* Task list *
1 - Reproduce everything in the 1-bit quantization post from "System Specs" down to "262,144 tokens (native)", word for word.
2 - According to the 1-bit quantization post, which llama.cpp build fixed the tool-call crash?
3 - Write what comes next in the 1-bit quantization post, picking up right after its last line.

* Passage provided *
^^^^

1-bit quantization meets 397B parameters: the largest model we've run yet
February 2026

NOTE: This post documents our journey with Qwen3.5-397B-A17B in UD-TQ1_0 (1-bit) quantization. After successfully running MiniMax M2.5 and GLM-4.7, we pushed further into extreme quantization territory with this 397B-parameter MoE model.

Predominantly vibe-coded with Qwen3.5-397B in Opencode.

The Backstory

The 1-Bit Experiment

After proving that 2-bit quantization (IQ2_M) worked beautifully for MiniMax M2.1 on quad 3090s, and that GLM-4.7 at 1-bit (IQ1_M) was viable on sextet 3090s, the next logical step was clear: push the largest possible model into our 144GB VRAM. Qwen3.5-397B-A17B in UD-TQ1_0 format is the largest model we've attempted yet, compressing 397B parameters into ~88GB.

The Compatibility Challenge

Initial attempts with llama.cpp build b7991 hit a critical Jinja template crash on tool calls. The model's chat template wasn't recognized, causing llama.cpp to fall back to Hermes 2 Pro format. When the model generated tool calls, the template tried to call `tool_call.arguments|items` on a JSON string instead of a dict, producing 500 errors in a loop. Rebuilding at b8137 with the proper Qwen3.5 support commits fixed everything.

Hardware and Model

System Specs

Model Details

Qwen3.5-397B-A17B is the largest Mixture of Experts model we've run locally:

Parameter Value
Total Parameters 397B
Active Parameters per Token ~17B (sparse MoE, ~4.3% active)
Experts 512 routed + 1 shared (10 routed per token)
Quantization UD-TQ1_0 from Unsloth's HuggingFace page
File Size ~88GB (single GGUF file)
Max Context 262,144 tokens (native)
Architecture Hybrid Gated DeltaNet + Sparse MoE
Layers 61
Framework Support llama.cpp, vLLM, SGLang, transformers

Why UD-TQ1_0?

^^^^

Saved data entries
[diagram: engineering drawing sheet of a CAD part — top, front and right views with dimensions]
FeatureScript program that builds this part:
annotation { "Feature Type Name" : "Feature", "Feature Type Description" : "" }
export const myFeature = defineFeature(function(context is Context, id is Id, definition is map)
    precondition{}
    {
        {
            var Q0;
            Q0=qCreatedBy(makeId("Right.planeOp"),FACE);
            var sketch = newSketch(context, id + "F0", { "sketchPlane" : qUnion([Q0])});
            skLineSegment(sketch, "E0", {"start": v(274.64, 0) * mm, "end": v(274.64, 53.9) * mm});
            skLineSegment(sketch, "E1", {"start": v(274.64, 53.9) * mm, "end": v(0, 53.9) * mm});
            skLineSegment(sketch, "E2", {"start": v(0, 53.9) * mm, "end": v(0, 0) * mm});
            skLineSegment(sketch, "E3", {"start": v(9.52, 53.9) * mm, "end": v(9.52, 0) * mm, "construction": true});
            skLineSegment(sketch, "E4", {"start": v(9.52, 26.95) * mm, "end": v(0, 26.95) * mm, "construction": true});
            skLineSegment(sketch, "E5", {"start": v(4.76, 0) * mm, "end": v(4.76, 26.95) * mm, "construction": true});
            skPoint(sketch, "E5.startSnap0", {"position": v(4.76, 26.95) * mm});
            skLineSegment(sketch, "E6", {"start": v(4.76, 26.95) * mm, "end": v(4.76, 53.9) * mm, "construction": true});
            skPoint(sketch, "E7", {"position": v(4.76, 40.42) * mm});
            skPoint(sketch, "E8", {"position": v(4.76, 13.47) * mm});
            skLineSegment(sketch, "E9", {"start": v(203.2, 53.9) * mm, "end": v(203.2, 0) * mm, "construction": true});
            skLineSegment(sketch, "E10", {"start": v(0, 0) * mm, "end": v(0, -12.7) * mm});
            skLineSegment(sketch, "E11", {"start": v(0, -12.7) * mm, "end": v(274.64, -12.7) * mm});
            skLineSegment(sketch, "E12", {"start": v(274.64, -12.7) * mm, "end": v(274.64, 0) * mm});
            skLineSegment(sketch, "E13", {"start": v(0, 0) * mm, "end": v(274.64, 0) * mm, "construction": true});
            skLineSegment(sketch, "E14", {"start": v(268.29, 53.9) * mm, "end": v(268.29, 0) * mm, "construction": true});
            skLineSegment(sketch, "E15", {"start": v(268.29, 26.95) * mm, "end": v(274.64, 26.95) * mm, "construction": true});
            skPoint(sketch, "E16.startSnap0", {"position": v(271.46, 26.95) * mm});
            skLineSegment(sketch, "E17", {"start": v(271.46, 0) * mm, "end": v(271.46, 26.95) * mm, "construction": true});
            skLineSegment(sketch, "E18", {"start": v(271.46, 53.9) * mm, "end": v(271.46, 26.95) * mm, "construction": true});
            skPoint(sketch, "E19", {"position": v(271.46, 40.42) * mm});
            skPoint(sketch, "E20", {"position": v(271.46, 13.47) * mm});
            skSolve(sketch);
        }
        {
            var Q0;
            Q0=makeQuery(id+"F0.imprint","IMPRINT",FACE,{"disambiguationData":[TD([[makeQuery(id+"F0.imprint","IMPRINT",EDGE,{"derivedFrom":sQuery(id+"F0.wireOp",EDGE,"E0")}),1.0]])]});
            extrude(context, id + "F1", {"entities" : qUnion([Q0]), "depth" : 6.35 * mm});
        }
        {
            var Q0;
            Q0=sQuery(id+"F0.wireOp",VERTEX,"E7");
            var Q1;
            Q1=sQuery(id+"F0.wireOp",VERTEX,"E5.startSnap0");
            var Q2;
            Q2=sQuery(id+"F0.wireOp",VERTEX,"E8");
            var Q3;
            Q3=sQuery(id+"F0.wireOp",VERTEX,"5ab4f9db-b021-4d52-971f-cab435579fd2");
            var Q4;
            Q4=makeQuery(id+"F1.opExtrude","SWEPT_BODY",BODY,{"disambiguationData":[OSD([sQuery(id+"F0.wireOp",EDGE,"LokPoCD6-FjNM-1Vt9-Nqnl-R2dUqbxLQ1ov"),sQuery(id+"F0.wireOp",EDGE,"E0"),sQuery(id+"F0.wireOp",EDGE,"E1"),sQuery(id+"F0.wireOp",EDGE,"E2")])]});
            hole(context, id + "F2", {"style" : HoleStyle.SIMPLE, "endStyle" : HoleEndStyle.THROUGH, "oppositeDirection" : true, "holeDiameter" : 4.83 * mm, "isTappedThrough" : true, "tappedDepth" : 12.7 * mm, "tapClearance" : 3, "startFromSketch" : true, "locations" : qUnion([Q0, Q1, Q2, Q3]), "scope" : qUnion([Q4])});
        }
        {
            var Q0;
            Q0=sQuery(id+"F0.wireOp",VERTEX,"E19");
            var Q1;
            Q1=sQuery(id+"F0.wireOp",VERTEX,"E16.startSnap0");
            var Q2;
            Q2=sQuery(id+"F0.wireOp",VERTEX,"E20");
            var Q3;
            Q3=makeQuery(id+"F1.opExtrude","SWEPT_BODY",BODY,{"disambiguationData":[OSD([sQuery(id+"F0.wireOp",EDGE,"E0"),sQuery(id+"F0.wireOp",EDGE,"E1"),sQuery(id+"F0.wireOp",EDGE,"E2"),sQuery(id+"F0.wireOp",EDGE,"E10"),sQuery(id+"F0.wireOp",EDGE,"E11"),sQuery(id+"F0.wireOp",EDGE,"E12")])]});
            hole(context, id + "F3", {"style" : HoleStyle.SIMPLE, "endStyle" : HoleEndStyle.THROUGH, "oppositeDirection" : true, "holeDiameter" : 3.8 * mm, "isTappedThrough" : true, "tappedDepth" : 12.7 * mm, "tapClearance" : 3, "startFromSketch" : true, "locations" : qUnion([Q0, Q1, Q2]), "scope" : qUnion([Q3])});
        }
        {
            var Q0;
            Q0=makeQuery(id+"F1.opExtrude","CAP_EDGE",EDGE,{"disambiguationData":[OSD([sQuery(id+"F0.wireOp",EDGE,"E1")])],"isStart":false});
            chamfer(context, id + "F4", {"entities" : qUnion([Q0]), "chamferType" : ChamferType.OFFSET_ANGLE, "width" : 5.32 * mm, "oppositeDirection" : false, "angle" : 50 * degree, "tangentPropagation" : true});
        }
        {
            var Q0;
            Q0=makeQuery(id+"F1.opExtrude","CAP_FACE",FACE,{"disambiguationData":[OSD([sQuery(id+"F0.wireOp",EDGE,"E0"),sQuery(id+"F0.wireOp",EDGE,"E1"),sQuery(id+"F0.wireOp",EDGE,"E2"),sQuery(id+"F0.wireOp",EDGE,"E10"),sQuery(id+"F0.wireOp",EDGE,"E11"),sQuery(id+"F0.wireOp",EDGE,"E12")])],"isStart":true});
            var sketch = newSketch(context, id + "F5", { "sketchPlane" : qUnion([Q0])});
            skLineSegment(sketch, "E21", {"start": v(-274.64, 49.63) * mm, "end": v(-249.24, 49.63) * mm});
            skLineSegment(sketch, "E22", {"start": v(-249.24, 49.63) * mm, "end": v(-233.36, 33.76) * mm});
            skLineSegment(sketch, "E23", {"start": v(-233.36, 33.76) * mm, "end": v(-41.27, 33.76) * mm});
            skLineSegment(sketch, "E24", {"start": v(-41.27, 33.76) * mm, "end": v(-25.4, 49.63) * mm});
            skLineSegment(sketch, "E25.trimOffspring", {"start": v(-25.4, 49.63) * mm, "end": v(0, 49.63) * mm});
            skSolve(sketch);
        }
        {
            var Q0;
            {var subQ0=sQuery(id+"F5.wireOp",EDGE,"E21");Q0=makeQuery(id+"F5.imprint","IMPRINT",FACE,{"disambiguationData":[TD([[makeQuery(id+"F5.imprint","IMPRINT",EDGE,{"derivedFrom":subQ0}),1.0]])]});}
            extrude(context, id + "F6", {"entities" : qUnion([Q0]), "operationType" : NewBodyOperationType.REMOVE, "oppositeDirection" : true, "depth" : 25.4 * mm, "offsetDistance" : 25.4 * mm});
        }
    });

^^^^

* List of answers *
1 -
System Specs

Model Details

Qwen3.5-397B-A17B is the largest Mixture of Experts model we've run locally:

Parameter Value
Total Parameters 397B
Active Parameters per Token ~17B (sparse MoE, ~4.3% active)
Experts 512 routed + 1 shared (10 routed per token)
Quantization UD-TQ1_0 from Unsloth's HuggingFace page
File Size ~88GB (single GGUF file)
Max Context 262,144 tokens (native)

2 - Build b8137, with the proper Qwen3.5 support commits.

3 -
Unsloth's UD-TQ1_0 (Uniform Dynamic 1-bit) quantization compresses the model to ~88GB while preserving quality. This is the most aggressive quantization that still produces usable results:

  • IQ1_M variants: Multiple 1-bit options exist, but UD-TQ1_0 provides the best quality/size balance
  • 88GB model: Leaves ~56GB headroom for KV cache and context
  • 262K context: Full native context with q8_0 KV cache quantization

The UD-TQ1_0 method uses dynamic per-layer quantization, allocating more bits to critical layers while maintaining 1-bit average. This is more sophisticated than uniform 1-bit approaches.

llama.cpp Compatibility

The Jinja Template Crash

Build b7991 (57487a64c) initially loaded and ran the model but hit a critical bug on tool calls:

Error: Unknown (built-in) filter 'items' for type String

The model's embedded chat template wasn't recognized, causing llama.cpp to fall back to Hermes 2 Pro format. When the model generated tool calls, the Hermes template tried to call `tool_call.arguments|items` on a JSON string (not a dict), producing 500 errors in a loop.

The Fix: Rebuild at b8137

Key commits between b7991 and b8137 that resolved our issues:

Commit Description
da38c9df models: fix qwen3.5 beta/gate shapes (#19730)
39e4b1dc9 common: fix gpt-oss Jinja error when assistant message has both content and thinking with tool calls (#19704)
5452d736f jinja: correct stats for tojson and string filters (#19785)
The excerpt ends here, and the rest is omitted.